Linkerd Workshop: Latency aware load-balancing

In this workshop we will see the benefits of latency aware load-balancing. This directory contains a docker-compose.yml file which defines:

  • 10 simple backend servers
  • Slow Cooker, a load generator which is configured to send requests to the servers
  • Prometheus, to collect metrics from the servers and from Slow Cooker
  • Grafana, to display the metrics in Prometheus

Slow Cooker uses a naive Round Robin algorithm to send an equal number of requests to each backend server.

Getting a Baseline

Start the above containers by running:

docker-compose build && docker-compose up -d

View the Grafana dashboard

open http://localhost:3000 # or docker ip address

Note down the following values:

  • p50 latency: ____
  • p95 latency: ____
  • p99 latency: ____
  • success rate: ____

Notice the distribution of request volume per instance. Do some servers seem to be serving more requests than others, or are they all roughly the same?

Adding Latency Aware Load-Balancing with Linkerd

Now let's add a Linkerd service to the mix.
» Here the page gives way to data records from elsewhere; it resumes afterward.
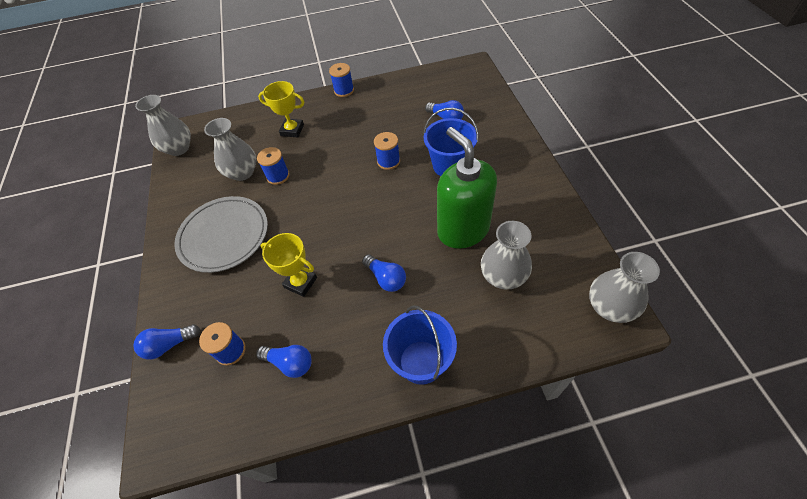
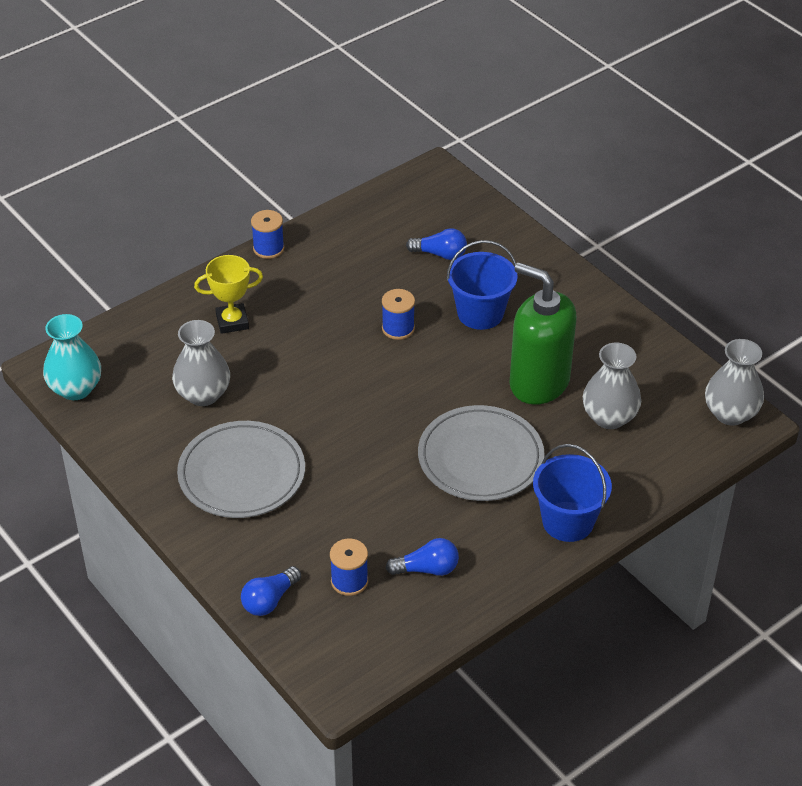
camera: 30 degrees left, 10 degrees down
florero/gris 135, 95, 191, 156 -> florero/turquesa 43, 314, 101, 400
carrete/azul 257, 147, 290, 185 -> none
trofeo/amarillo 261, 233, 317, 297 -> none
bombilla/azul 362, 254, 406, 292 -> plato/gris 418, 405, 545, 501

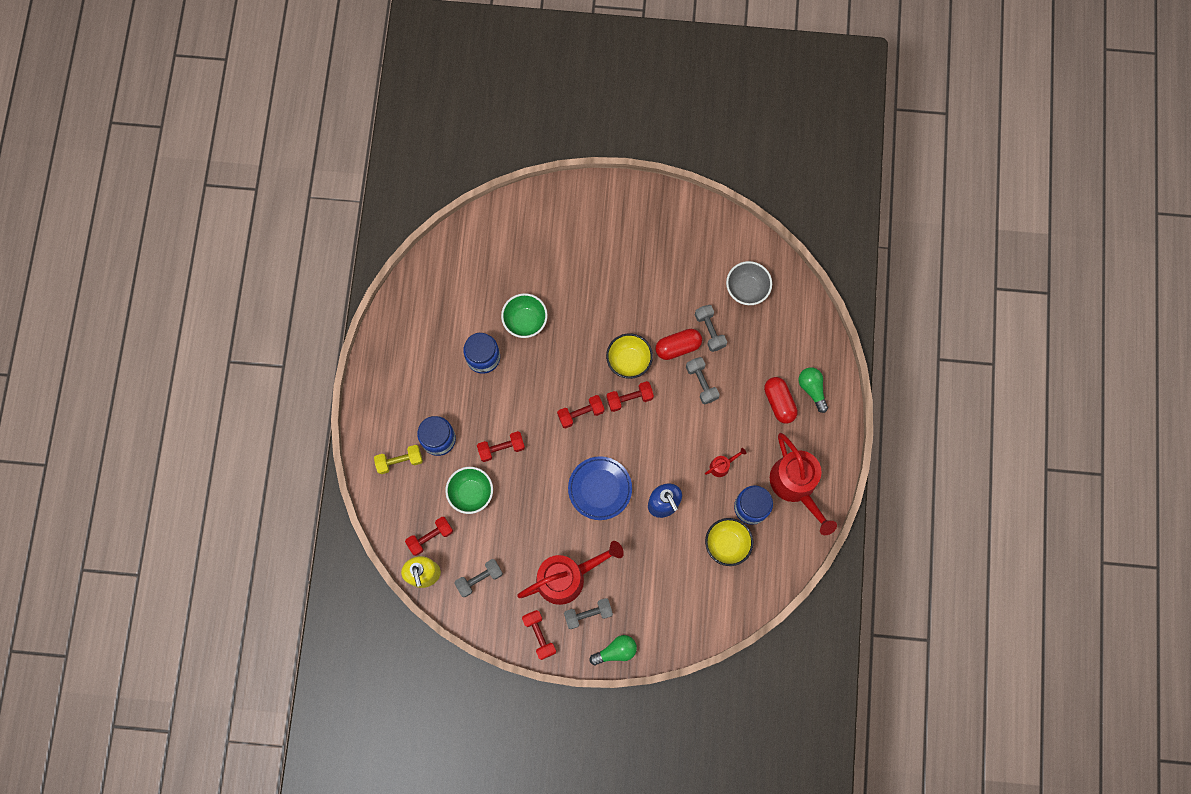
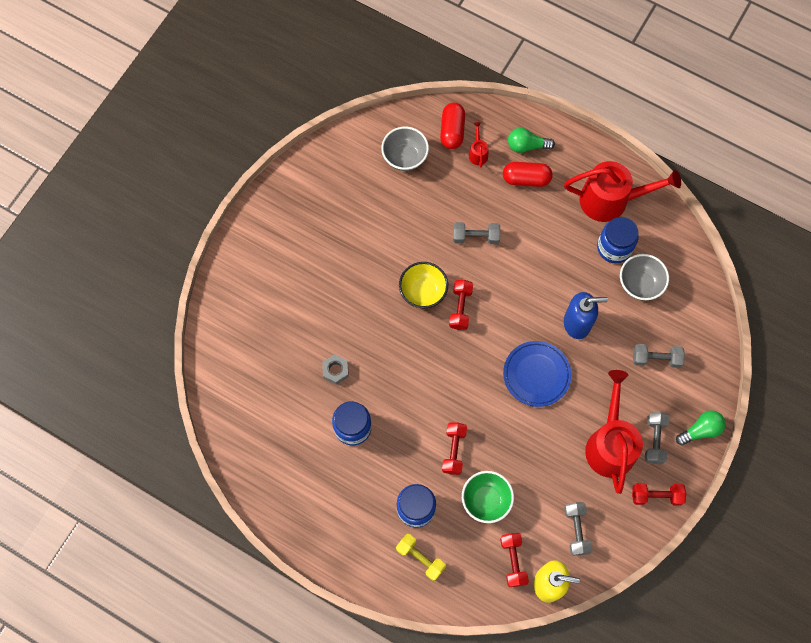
camera: 65 degrees left, 5 degrees down
cuenco/verde 501, 293, 548, 338 -> tuerca/gris 322, 354, 349, 385
mancuerna/gris 695, 305, 727, 352 -> mancuerna/gris 633, 344, 685, 368, moved
cápsula/rojo 655, 329, 702, 360 -> cápsula/rojo 440, 103, 465, 149, moved
mancuerna/rojo 557, 395, 605, 429 -> none
mancuerna/amarillo 374, 445, 423, 474 -> mancuerna/amarillo 396, 534, 446, 581, 60 degrees counterclockwise
regadera/rojo 705, 448, 746, 477 -> regadera/rojo 469, 122, 488, 167, moved
cuenco/amarillo 705, 518, 753, 566 -> cuenco/gris 620, 254, 669, 301
bombilla/verde 590, 635, 637, 665 -> bombilla/verde 676, 410, 726, 445, 60 degrees clockwise

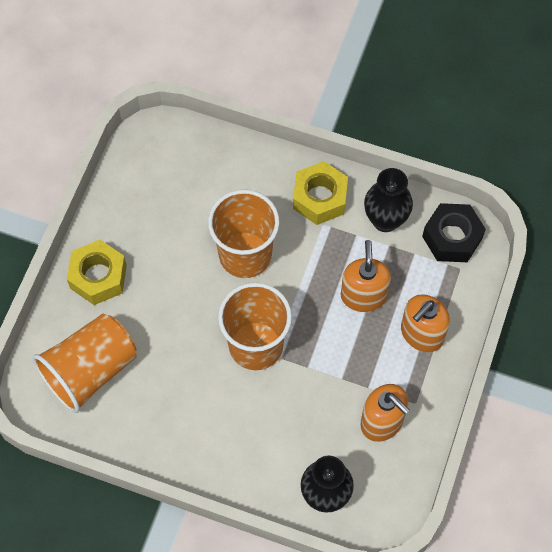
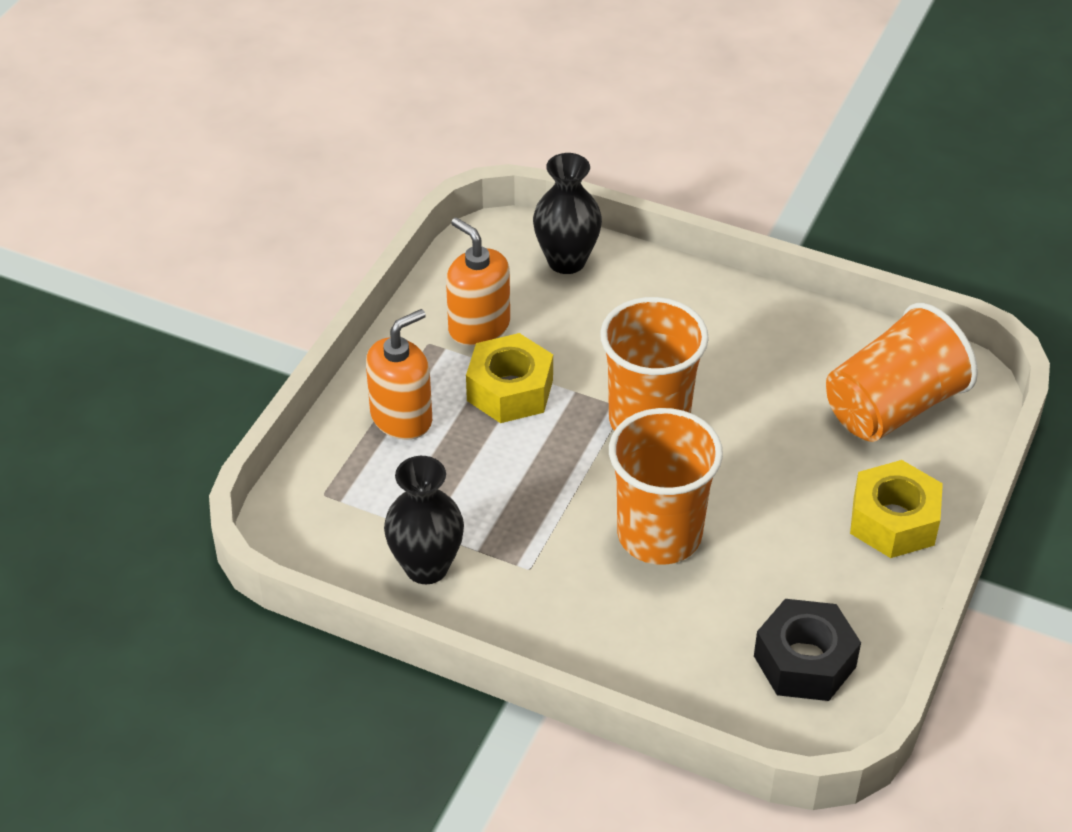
camera: 175 degrees left, 20 degrees down
tuerca/amarillo 293, 161, 348, 225 -> tuerca/amarillo 466, 333, 553, 423, moved
tuerca/negro 422, 203, 486, 262 -> tuerca/negro 754, 599, 861, 701, moved
dispensador de jabón/naranja 341, 240, 391, 312 -> none

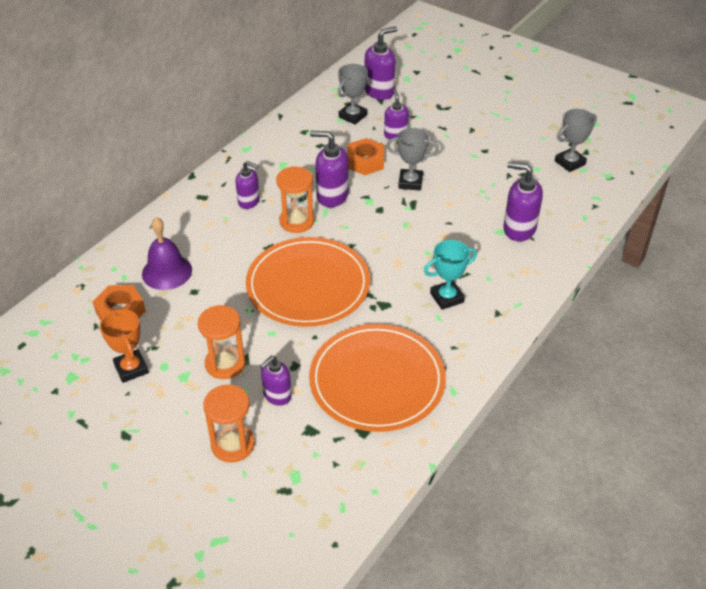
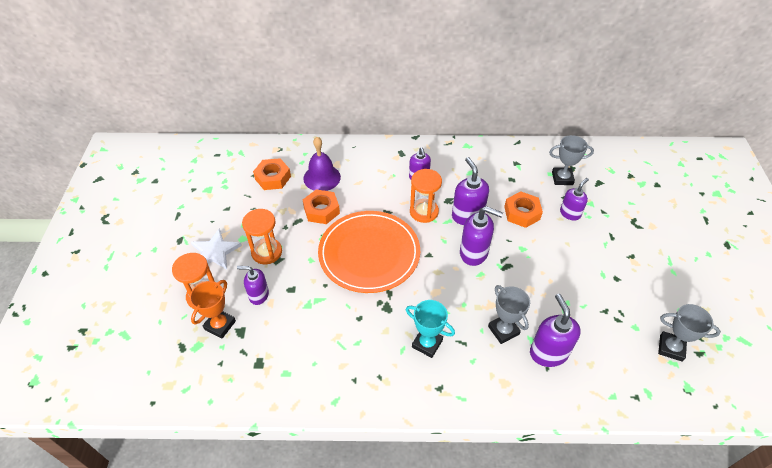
camera: 55 degrees right, 5 degrees up
dispensador de jabón/morado 365, 26, 397, 100 -> dispensador de jabón/morado 460, 206, 503, 266, moved
trofeo/gris 386, 128, 439, 191 -> trofeo/gris 488, 285, 530, 344, moved
trofeo/naranja 100, 309, 149, 383 -> trofeo/naranja 190, 280, 236, 338, moved
plato/naranja 309, 324, 446, 432 -> none
none -> tuerca/naranja 303, 189, 340, 224
none -> estrella/blanco 191, 228, 242, 269

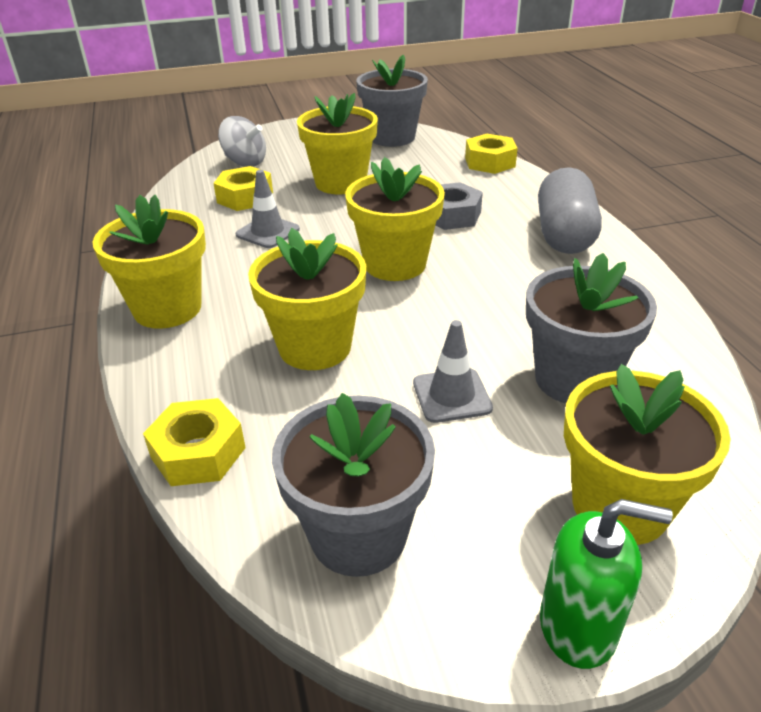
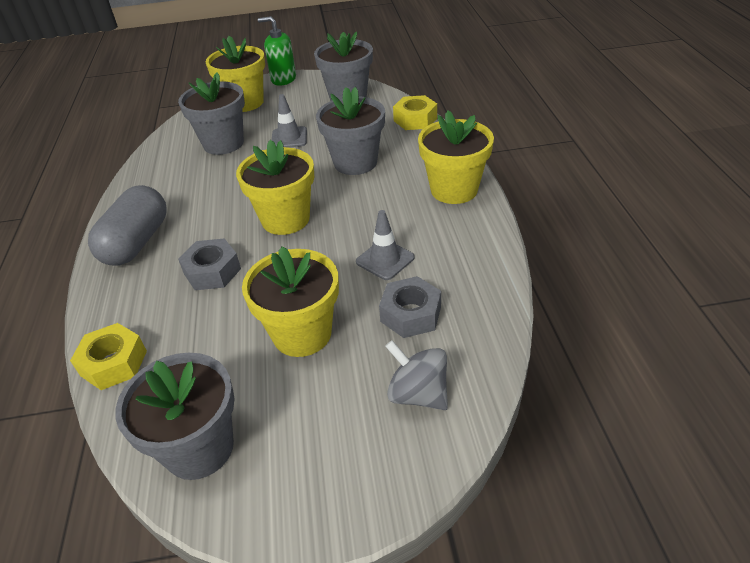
camera: 170 degrees left, 5 degrees up
tuerca/amarillo 213, 166, 273, 211 -> tuerca/gris 379, 276, 441, 338
maceta/amarillo 248, 228, 366, 370 -> maceta/gris 316, 87, 385, 175

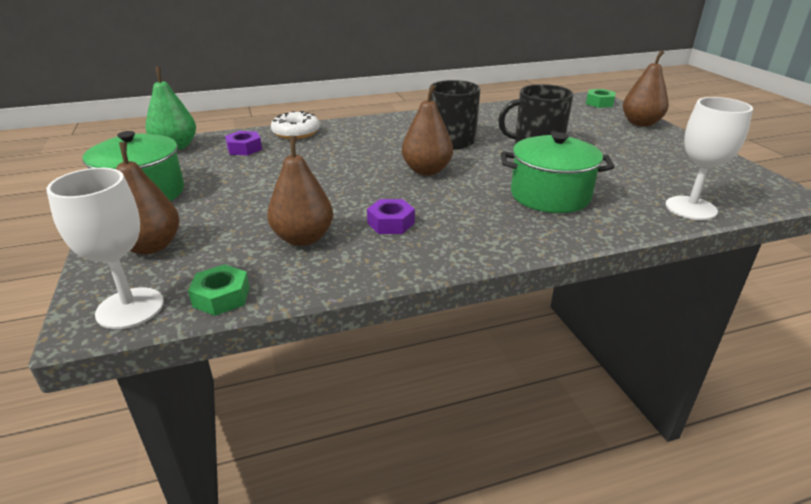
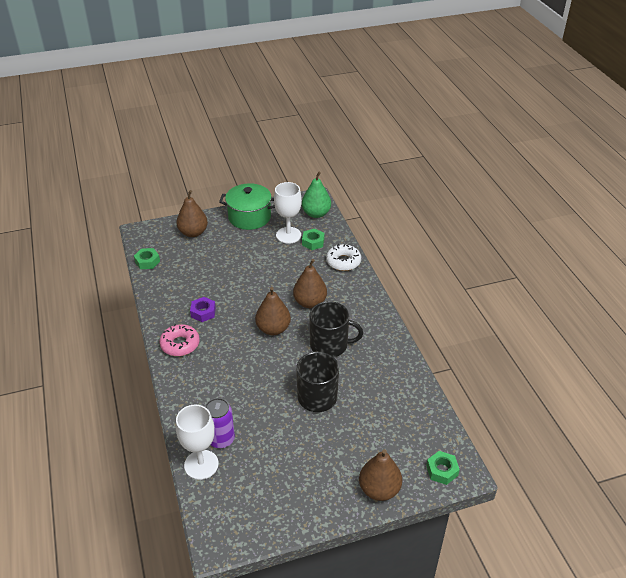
camera: 90 degrees right, 10 degrees up
tuerca/morado 225, 131, 262, 156 -> tuerca/verde 302, 229, 324, 250
olla/verde 501, 132, 614, 213 -> none
pera/marrón 267, 136, 333, 246 -> pera/marrón 293, 259, 327, 308, moved
copa/blanco 47, 168, 164, 329 -> copa/blanco 274, 182, 302, 244, moved
none -> rosquilla/rosa 159, 324, 200, 356
none -> lata/morado 205, 398, 235, 448

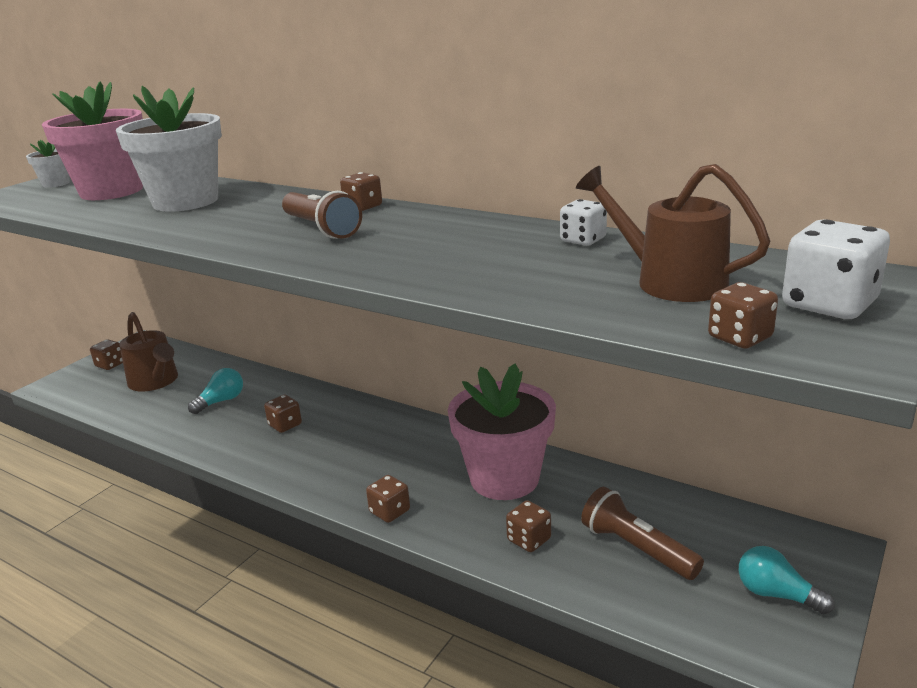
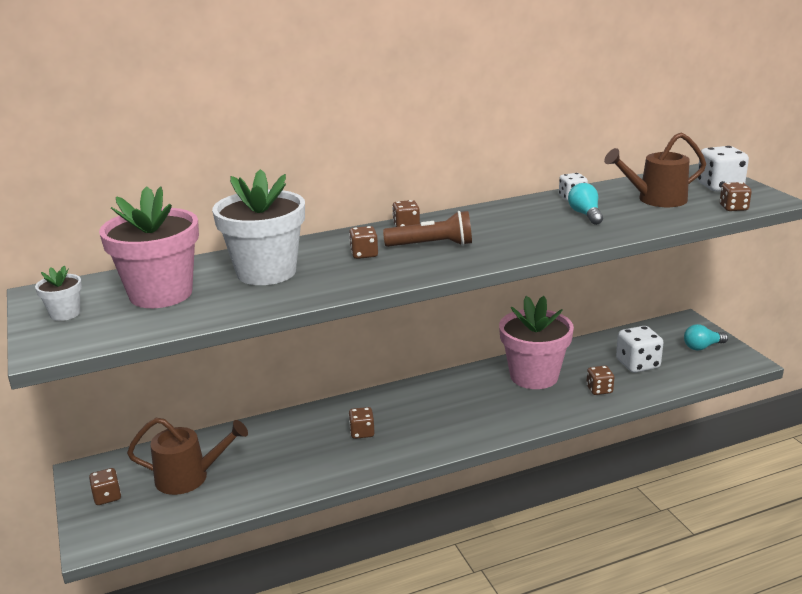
camera: 55 degrees left, 0 degrees up
bombilla/turquesa 188, 368, 243, 414 -> bombilla/turquesa 568, 183, 603, 225, moved
dado/marrón 366, 475, 410, 523 -> dado/marrón 349, 226, 378, 259, moved
lámpara de mano/marrón 581, 487, 704, 580 -> dado/blanco 616, 326, 663, 373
Paste this section into the bottom of docker-compose.yml:

  linkerd:
    image: buoyantio/linkerd:1.3.5
    ports:
      - 4140:4140
      - 9990:9990
    volumes:
      - ./linkerd.yml:/io/buoyant/linkerd/config.yml:ro
      - ./disco:/disco
    command:
      - "/io/buoyant/linkerd/config.yml"

Now let's point the load generator at Linkerd, rather than directly at the application. In docker-compose.yml, in the slow_cooker service section, replace http://server:8501 with http://linkerd:4140:

    command: >
      -c 'sleep 15 && slow_cooker -noreuse -metric-addr :8505 -qps 10 -concurrency 50 -interval 5s -totalRequests 10000000 http://linkerd:4140'

Linkerd reads its configuration from linkerd.yml. Edit linkerd.yml to use ewma as the load-balancer instead of p2c:

    loadBalancer:
      # The p2c load balancer is a good general purpose load balancing algorithm
      # that attempts to send requests to the destination with the fewest
      # currently pending requests.  The ewma load balancer (Expoentially
      # Weighted Moving Average) is a latency aware load balancing algorithm
      # that performs better when latency is a good indicator of load.
      kind: ewma

Redeploy the containers and look at the Grafana dashboard again:

docker-compose up -d
open http://localhost:3000 # or docker ip address

Now note the following values:

  • p50 latency: ____
  • p95 latency: ____
  • p99 latency: ____
  • success rate: ____

Notice the distribution of request volume per instance. Do some servers seem to be serving more requests than others, or are they all roughly the same?

Clean up

Stop and remove all running containers:

docker-compose down